ASSIGNED TASK >>
Your response should contain only the lines running from the top of the data below through the line with "(fp_line (start -1.5", both included. Pictures must be omitted.

EXTRACTED RECORDS >>
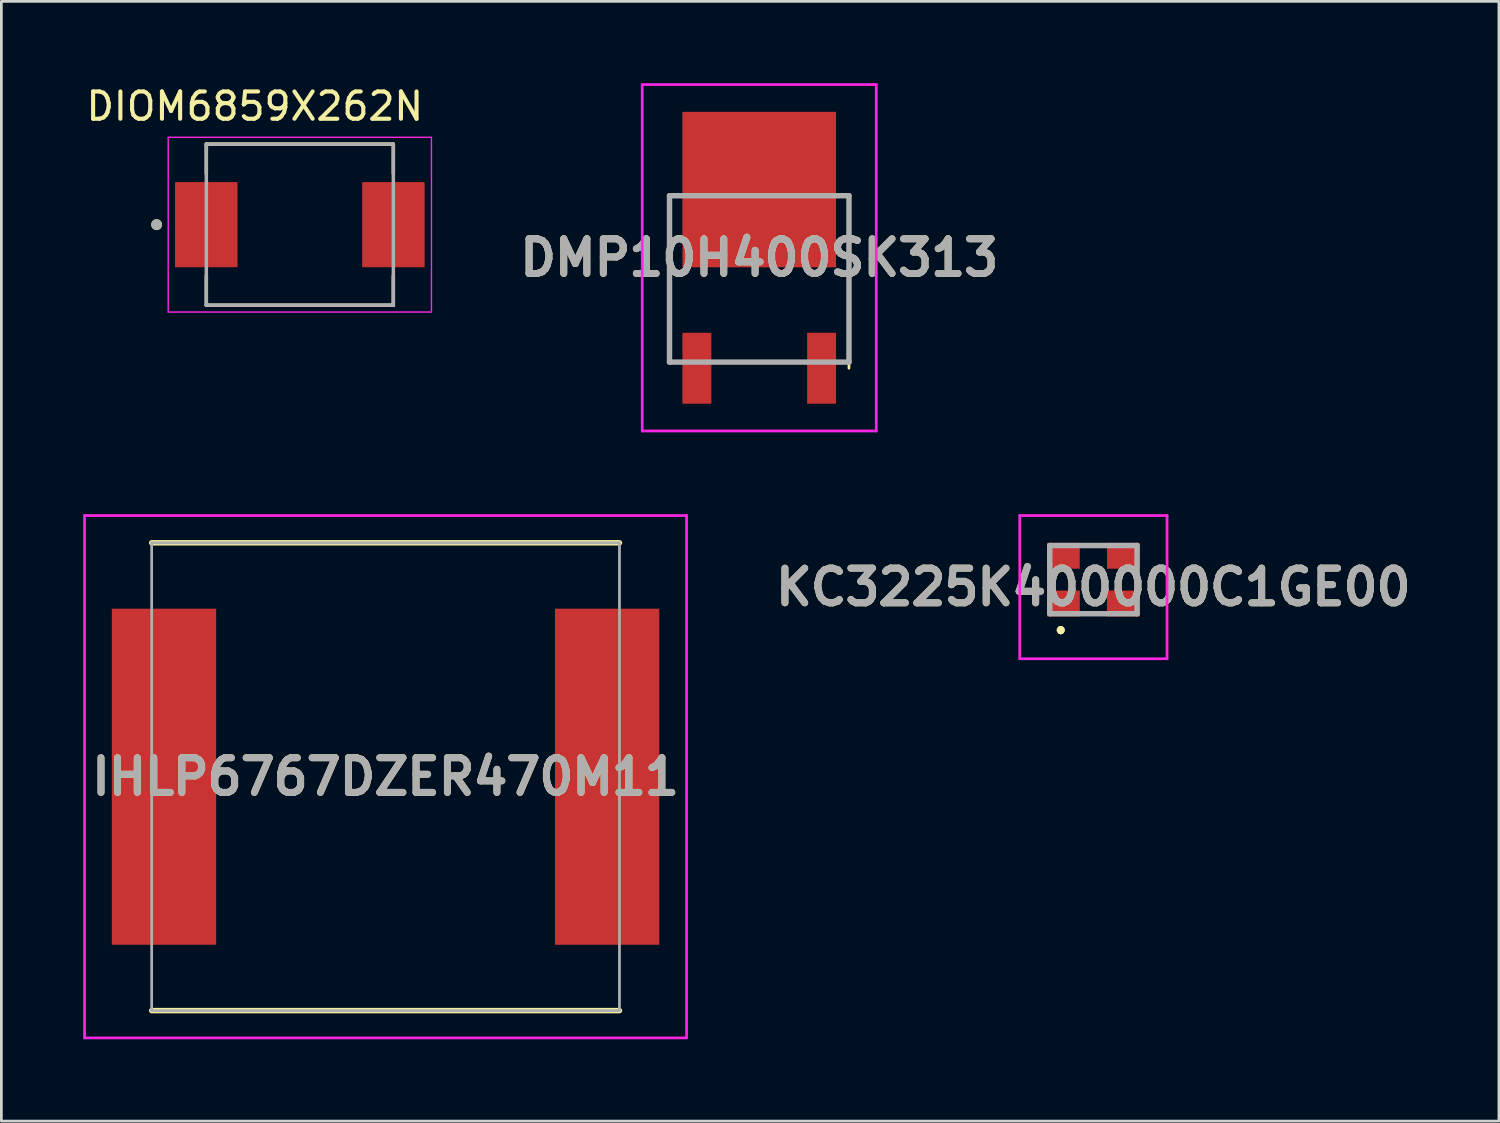
<source format=kicad_pcb>
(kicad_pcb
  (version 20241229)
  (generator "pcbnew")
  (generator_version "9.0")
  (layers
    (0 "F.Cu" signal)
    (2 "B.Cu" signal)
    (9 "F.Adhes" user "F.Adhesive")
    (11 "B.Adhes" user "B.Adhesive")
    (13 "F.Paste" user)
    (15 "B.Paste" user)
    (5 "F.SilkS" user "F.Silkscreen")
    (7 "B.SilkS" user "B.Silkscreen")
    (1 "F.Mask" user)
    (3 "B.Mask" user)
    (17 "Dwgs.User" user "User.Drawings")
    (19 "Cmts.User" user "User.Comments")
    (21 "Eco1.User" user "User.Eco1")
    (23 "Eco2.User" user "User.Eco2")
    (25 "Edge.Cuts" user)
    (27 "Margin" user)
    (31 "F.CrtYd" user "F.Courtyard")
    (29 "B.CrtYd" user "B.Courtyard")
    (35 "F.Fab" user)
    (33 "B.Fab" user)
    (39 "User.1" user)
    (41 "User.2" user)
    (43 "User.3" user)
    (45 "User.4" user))
  (footprint "DMP10H400SK313"
    (layer "F.Cu")
    (at 24.784 7.175)
    (property "Reference" "DMP10H400SK313" (at 0 -0.775 0) (layer "F.SilkS") (effects (font (size 1.27 1.27) (thickness 0.254))))
    (attr smd)
    (fp_line (start -3.29 -3.05) (end -3.29 3.05) (stroke (width 0.1) (type solid)) (layer "F.SilkS"))
    (fp_line (start -1.5 3.05) (end 1.5 3.05) (stroke (width 0.1) (type solid)) (layer "F.SilkS"))
    (fp_line (start 3.29 -3) (end 3.29 3.275) (stroke (width 0.1) (type solid)) (layer "F.SilkS"))
    (fp_line (start -4.29 -7.125) (end 4.29 -7.125) (stroke (width 0.1) (type solid)) (layer "F.CrtYd"))
    (fp_line (start -4.29 5.575) (end -4.29 -7.125) (stroke (width 0.1) (type solid)) (layer "F.CrtYd"))
    (fp_line (start 4.29 -7.125) (end 4.29 5.575) (stroke (width 0.1) (type solid)) (layer "F.CrtYd"))
    (fp_line (start 4.29 5.575) (end -4.29 5.575) (stroke (width 0.1) (type solid)) (layer "F.CrtYd"))
    (fp_line (start -3.29 -3.05) (end 3.29 -3.05) (stroke (width 0.2) (type solid)) (layer "F.Fab"))
    (fp_line (start -3.29 3.05) (end -3.29 -3.05) (stroke (width 0.2) (type solid)) (layer "F.Fab"))
    (fp_line (start 3.29 -3.05) (end 3.29 3.05) (stroke (width 0.2) (type solid)) (layer "F.Fab"))
    (fp_line (start 3.29 3.05) (end -3.29 3.05) (stroke (width 0.2) (type solid)) (layer "F.Fab"))
    (fp_text user "${REFERENCE}" (at 0 -0.775 0) (layer "F.Fab") (effects (font (size 1.27 1.27) (thickness 0.254))))
    (pad "1" smd rect (at -2.286 3.275) (size 1.06 2.6) (layers "F.Cu" "F.Mask" "F.Paste"))
    (pad "2" smd rect (at 0 -3.275) (size 5.632 5.7) (layers "F.Cu" "F.Mask" "F.Paste"))
    (pad "3" smd rect (at 2.286 3.275) (size 1.06 2.6) (layers "F.Cu" "F.Mask" "F.Paste")))
  (footprint "DIOM6859X262N"
    (layer "F.Cu")
    (at 7.942 5.186)
    (property "Reference" "DIOM6859X262N" (at -1.65 -4.338 0) (layer "F.SilkS") (effects (font (size 1 1) (thickness 0.15))))
    (attr smd)
    (fp_line (start -3.428 -2.953) (end -3.428 -1.88) (stroke (width 0.127) (type solid)) (layer "F.SilkS"))
    (fp_line (start -3.428 2.953) (end -3.428 1.88) (stroke (width 0.127) (type solid)) (layer "F.SilkS"))
    (fp_line (start -3.428 2.953) (end 3.428 2.953) (stroke (width 0.127) (type solid)) (layer "F.SilkS"))
    (fp_line (start 3.428 -2.953) (end -3.428 -2.953) (stroke (width 0.127) (type solid)) (layer "F.SilkS"))
    (fp_line (start 3.428 -1.88) (end 3.428 -2.953) (stroke (width 0.127) (type solid)) (layer "F.SilkS"))
    (fp_line (start 3.428 2.953) (end 3.428 1.88) (stroke (width 0.127) (type solid)) (layer "F.SilkS"))
    (fp_circle (center -5.25 0) (end -5.15 0) (stroke (width 0.2) (type solid)) (fill no) (layer "F.SilkS"))
    (fp_line (start -4.825 -3.203) (end -4.825 3.203) (stroke (width 0.05) (type solid)) (layer "F.CrtYd"))
    (fp_line (start -4.825 3.203) (end 4.825 3.203) (stroke (width 0.05) (type solid)) (layer "F.CrtYd"))
    (fp_line (start 4.825 -3.203) (end -4.825 -3.203) (stroke (width 0.05) (type solid)) (layer "F.CrtYd"))
    (fp_line (start 4.825 3.203) (end 4.825 -3.203) (stroke (width 0.05) (type solid)) (layer "F.CrtYd"))
    (fp_line (start -3.428 -2.953) (end -3.428 2.953) (stroke (width 0.127) (type solid)) (layer "F.Fab"))
    (fp_line (start -3.428 2.953) (end 3.428 2.953) (stroke (width 0.127) (type solid)) (layer "F.Fab"))
    (fp_line (start 3.428 -2.953) (end -3.428 -2.953) (stroke (width 0.127) (type solid)) (layer "F.Fab"))
    (fp_line (start 3.428 2.953) (end 3.428 -2.953) (stroke (width 0.127) (type solid)) (layer "F.Fab"))
    (fp_circle (center -5.25 0) (end -5.15 0) (stroke (width 0.2) (type solid)) (fill no) (layer "F.Fab"))
    (pad "A" smd rect (at 3.43 0) (size 2.29 3.12) (layers "F.Cu" "F.Mask" "F.Paste"))
    (pad "C" smd rect (at -3.43 0) (size 2.29 3.12) (layers "F.Cu" "F.Mask" "F.Paste")))
  (footprint "IHLP6767DZER470M11"
    (layer "F.Cu")
    (at 11.085 25.425)
    (property "Reference" "IHLP6767DZER470M11" (at 0 0 0) (layer "F.SilkS") (effects (font (size 1.27 1.27) (thickness 0.254))))
    (attr smd)
    (fp_line (start -8.575 -8.575) (end 8.575 -8.575) (stroke (width 0.2) (type solid)) (layer "F.SilkS"))
    (fp_line (start -8.575 8.575) (end 8.575 8.575) (stroke (width 0.2) (type solid)) (layer "F.SilkS"))
    (fp_line (start -11.035 -9.575) (end 11.035 -9.575) (stroke (width 0.1) (type solid)) (layer "F.CrtYd"))
    (fp_line (start -11.035 9.575) (end -11.035 -9.575) (stroke (width 0.1) (type solid)) (layer "F.CrtYd"))
    (fp_line (start 11.035 -9.575) (end 11.035 9.575) (stroke (width 0.1) (type solid)) (layer "F.CrtYd"))
    (fp_line (start 11.035 9.575) (end -11.035 9.575) (stroke (width 0.1) (type solid)) (layer "F.CrtYd"))
    (fp_line (start -8.575 -8.575) (end 8.575 -8.575) (stroke (width 0.1) (type solid)) (layer "F.Fab"))
    (fp_line (start -8.575 8.575) (end -8.575 -8.575) (stroke (width 0.1) (type solid)) (layer "F.Fab"))
    (fp_line (start 8.575 -8.575) (end 8.575 8.575) (stroke (width 0.1) (type solid)) (layer "F.Fab"))
    (fp_line (start 8.575 8.575) (end -8.575 8.575) (stroke (width 0.1) (type solid)) (layer "F.Fab"))
    (fp_text user "${REFERENCE}" (at 0 0 0) (layer "F.Fab") (effects (font (size 1.27 1.27) (thickness 0.254))))
    (pad "1" smd rect (at -8.123 0) (size 3.825 12.32) (layers "F.Cu" "F.Mask" "F.Paste"))
    (pad "2" smd rect (at 8.123 0) (size 3.825 12.32) (layers "F.Cu" "F.Mask" "F.Paste")))
  (footprint "KC3225K400000C1GE00"
    (layer "F.Cu")
    (at 37.035 18.2)
    (property "Reference" "KC3225K400000C1GE00" (at 0 0.275 0) (layer "F.SilkS") (effects (font (size 1.27 1.27) (thickness 0.254))))
    (attr smd)
    (fp_line (start -1.2 1.8) (end -1.2 1.8) (stroke (width 0.2) (type solid)) (layer "F.SilkS"))
    (fp_line (start -1.2 1.9) (end -1.2 1.9) (stroke (width 0.2) (type solid)) (layer "F.SilkS"))
    (fp_line (start -1.2 1.9) (end -1.2 1.9) (stroke (width 0.2) (type solid)) (layer "F.SilkS"))
    (fp_arc (start -1.2 1.8) (mid -1.15 1.85) (end -1.2 1.9) (stroke (width 0.2) (type solid)) (layer "F.SilkS"))
    (fp_arc (start -1.2 1.8) (mid -1.15 1.85) (end -1.2 1.9) (stroke (width 0.2) (type solid)) (layer "F.SilkS"))
    (fp_arc (start -1.2 1.9) (mid -1.25 1.85) (end -1.2 1.8) (stroke (width 0.2) (type solid)) (layer "F.SilkS"))
    (fp_line (start -2.7 -2.35) (end -2.7 2.9) (stroke (width 0.1) (type solid)) (layer "F.CrtYd"))
    (fp_line (start -2.7 2.9) (end 2.7 2.9) (stroke (width 0.1) (type solid)) (layer "F.CrtYd"))
    (fp_line (start 2.7 -2.35) (end -2.7 -2.35) (stroke (width 0.1) (type solid)) (layer "F.CrtYd"))
    (fp_line (start 2.7 2.9) (end 2.7 -2.35) (stroke (width 0.1) (type solid)) (layer "F.CrtYd"))
    (fp_line (start -1.6 -1.25) (end 1.6 -1.25) (stroke (width 0.2) (type solid)) (layer "F.Fab"))
    (fp_line (start -1.6 1.25) (end -1.6 -1.25) (stroke (width 0.2) (type solid)) (layer "F.Fab"))
    (fp_line (start 1.6 -1.25) (end 1.6 1.25) (stroke (width 0.2) (type solid)) (layer "F.Fab"))
    (fp_line (start 1.6 1.25) (end -1.6 1.25) (stroke (width 0.2) (type solid)) (layer "F.Fab"))
    (fp_text user "${REFERENCE}" (at 0 0.275 0) (layer "F.Fab") (effects (font (size 1.27 1.27) (thickness 0.254))))
    (pad "1" smd rect (at -1.1 0.875 90) (size 0.95 1.2) (layers "F.Cu" "F.Mask" "F.Paste"))
    (pad "2" smd rect (at 1.1 0.875 90) (size 0.95 1.2) (layers "F.Cu" "F.Mask" "F.Paste"))
    (pad "3" smd rect (at 1.1 -0.875 90) (size 0.95 1.2) (layers "F.Cu" "F.Mask" "F.Paste"))
    (pad "4" smd rect (at -1.1 -0.875 90) (size 0.95 1.2) (layers "F.Cu" "F.Mask" "F.Paste")))
  (gr_rect
    (start -3 -3)
    (end 51.901 38.05)
    (stroke (width 0.1) (type default))
    (fill no)
    (layer "Edge.Cuts")))
</source>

THE COMPLETED TASK >>
<source format=kicad_pcb>
(kicad_pcb
  (version 20241229)
  (generator "pcbnew")
  (generator_version "9.0")
  (layers
    (0 "F.Cu" signal)
    (2 "B.Cu" signal)
    (9 "F.Adhes" user "F.Adhesive")
    (11 "B.Adhes" user "B.Adhesive")
    (13 "F.Paste" user)
    (15 "B.Paste" user)
    (5 "F.SilkS" user "F.Silkscreen")
    (7 "B.SilkS" user "B.Silkscreen")
    (1 "F.Mask" user)
    (3 "B.Mask" user)
    (17 "Dwgs.User" user "User.Drawings")
    (19 "Cmts.User" user "User.Comments")
    (21 "Eco1.User" user "User.Eco1")
    (23 "Eco2.User" user "User.Eco2")
    (25 "Edge.Cuts" user)
    (27 "Margin" user)
    (31 "F.CrtYd" user "F.Courtyard")
    (29 "B.CrtYd" user "B.Courtyard")
    (35 "F.Fab" user)
    (33 "B.Fab" user)
    (39 "User.1" user)
    (41 "User.2" user)
    (43 "User.3" user)
    (45 "User.4" user))
  (footprint "DMP10H400SK313"
    (layer "F.Cu")
    (at 24.784 7.175)
    (property "Reference" "DMP10H400SK313" (at 0 -0.775 0) (layer "F.SilkS") (effects (font (size 1.27 1.27) (thickness 0.254))))
    (attr smd)
    (fp_line (start -3.29 -3.05) (end -3.29 3.05) (stroke (width 0.1) (type solid)) (layer "F.SilkS"))
    (fp_line (start -1.5 3.05) (end 1.5 3.05) (stroke (width 0.1) (type solid)) (layer "F.SilkS"))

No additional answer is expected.